Dicen que Tania Contreras ya tiene su currícula pulida: más de 25 años de “servicio público”, tres maestrías en derecho, la primera mujer en ocupar casi todos los puestos de figurón en Tamaulipas y hoy, como Magistrada Presidenta del Supremo Tribunal de Justicia, la reina de la toga oficial. En el discurso institucional, la justicia es “motor de paz”, la lucha contra la corrupción es “sin titubeos” y el Poder Judicial se viste de nueva era… todo muy romantico, muy MORENA con vestido de gala.
Pero a la pizarra de la realidad, la hoja de vida de Tania Contreras suena más a expediente y fichaje de Narcopolíticos que a biografía de héroina. El portal de rastreo de complicidades con el crimen organiza su ficha en una sola idea: no es sólo una funcionaria en extremo cercana al gobernador Americo Villarreal, sino la pieza que serviría de enlace entre el gobierno de Tamaulipas y una red de huachicol manejada por su cuñado desde las aduanas mexicanas.
La misma red, asegura Código Magenta, que vio en su elección judicial un negocio: una columna armada del Cártel del Golfo no sólo apoyó a Américo en 2022, sino que también la empujó como candidata, porque es el “bloque” del Poder Judicial que les gusta para torcer y manipular.

En medio de todo, Tania no se ha quedado en la tradicional danza de la zorrería discreta: se ha lanzado contra periodistas, ha amenazado y demandado a Héctor de Mauleón, ha intentado censurar columnas sobre huachicol y el Poder Judicial y ha querido usar mecanismos de “violencia política de género” para aplastar opinadores que le apuntan demasiado cerca.
El Tribunal Electoral, eso sí, validó su elección, porque el PAN y quienes la impugnaron “no tienen interés jurídico” para meterse en su modus vivendi, ni modus operandi…aunque el interés público sí lo tenga, y bastante.
Ahora, en el palacio de gobierno en Victoria, el clima se enrarece. Julio Alberto Rubio, el periodista de Matamoros que nunca se finge inocente, ya fue claro: “Tania” no le cae bien a María Santiago, mujer del gobernador, ni a su influyente “club de metiches” que se ha instalado como cuarto poder en el oficio.
Bajo los últimos ajustes de gobierno, el nombre de Maria Villarreal Santiago, esposa de Américo resuena junto al temible “bloque de palacio”: ahí donde se cocinan consentimientos, se cortan gargantas políticas y se define qué aspirante se queda en el carrusel… y quién se va a la banca vil.

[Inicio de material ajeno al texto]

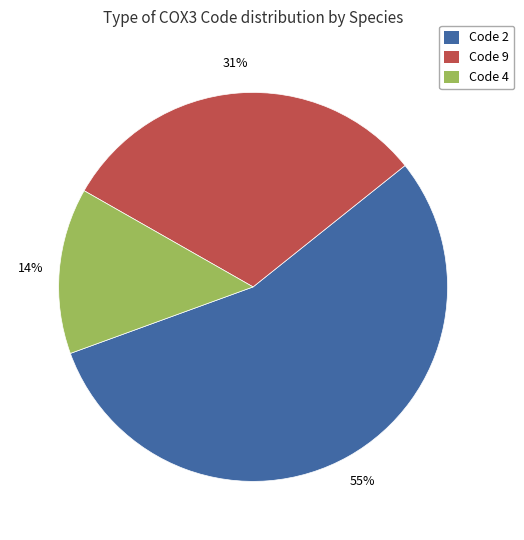

What percentage is the Code 4 slice, to the nearest percent?

14%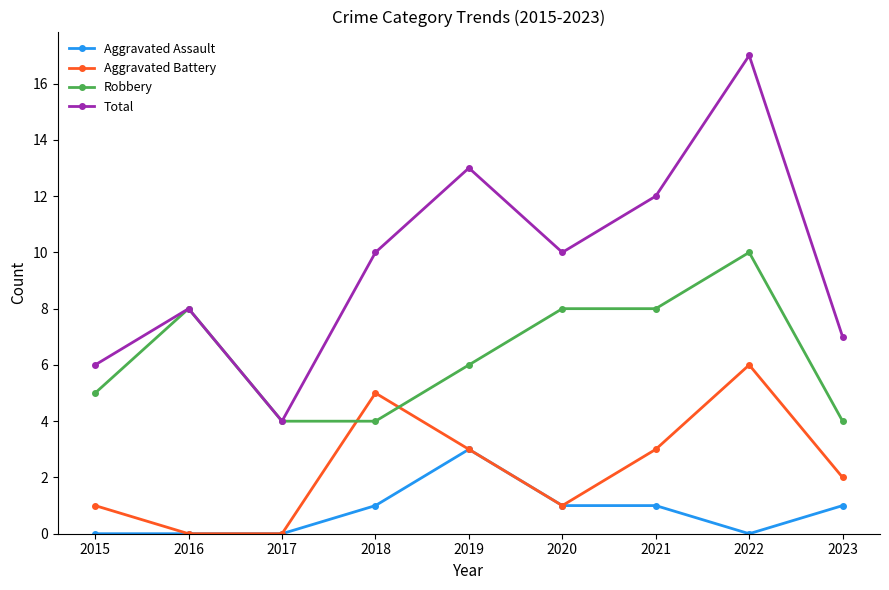

Which category has the highest value in the Aggravated Battery series?

2022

Viéndolo así, la candidatura de Tania a la gubernatura en 2028 luce más como un guion cinematográfico que ya se leyó demasiado temprano. No es sólo que su currícula política esté ligado a un entramado de huachicol y vínculos con el Cártel del Golfo, ni que haya usado el aparato judicial para querellarse contra la prensa; es que el club intimo de poder que rodea al gobernador parece tenerle pleito personal.
Y si el palacio empieza a ver a la propia “Tania” como sobrepeso, mejor se va despidiendo del anuncio de campaña de 2027: en Tamaulipas, cuando el poder de salón se junta con el poder del crimen, el proyecto de gobernadora se queda en ensayo de vestuario.
Las decisiones se toman en la cámara y en la recámara
Una sola frase nos dice dos cosas al mismo tiempo:
- Que el ritual democrático es fachada
“La cámara” es el Congreso, el pleno, el espacio formal donde se supone que se discuten, debaten y votan las decisiones de Estado.
La frase sugiere que lo que vemos ahí es puro teatro: discursos para el diario oficial, para el video y para el archivo, mientras que la decisión real ya llegó amarrada desde antes. - Que el verdadero poder es íntimo, privado y familiar
“La recámara” alude a la intimidad del gobernante: la cama, el dormitorio, la pareja, la familia, el pequeño círculo que tiene acceso al gobernante cuando se apagan las cámaras.
En este contexto María Santiago, la hija, el “bloque de palacio”, el grupo de mujeres que rodea a Américo, la frase traduce que:- Las decisiones no se están tomando en el Congreso ni en las instituciones.
- Se están decidiendo en la casa de gobierno, en el círculo doméstico, en la recámara simbólica de la pareja en el poder.
Aplicada al caso Tania Contreras, la frase sugiere algo muy puntual:
- Su futuro político, los sueños de gobernadora , no depende tanto de su cargo, ni del equilibrio de poderes, ni de la ley, sino de lo que se diga y se acuerde en esa “recámara” del poder.
- Es una forma elegante de decir: la Constitución manda menos que la almohada; el Pleno importa menos que la cama; el expediente pesa menos que los celos políticos y las rivalidades domésticas.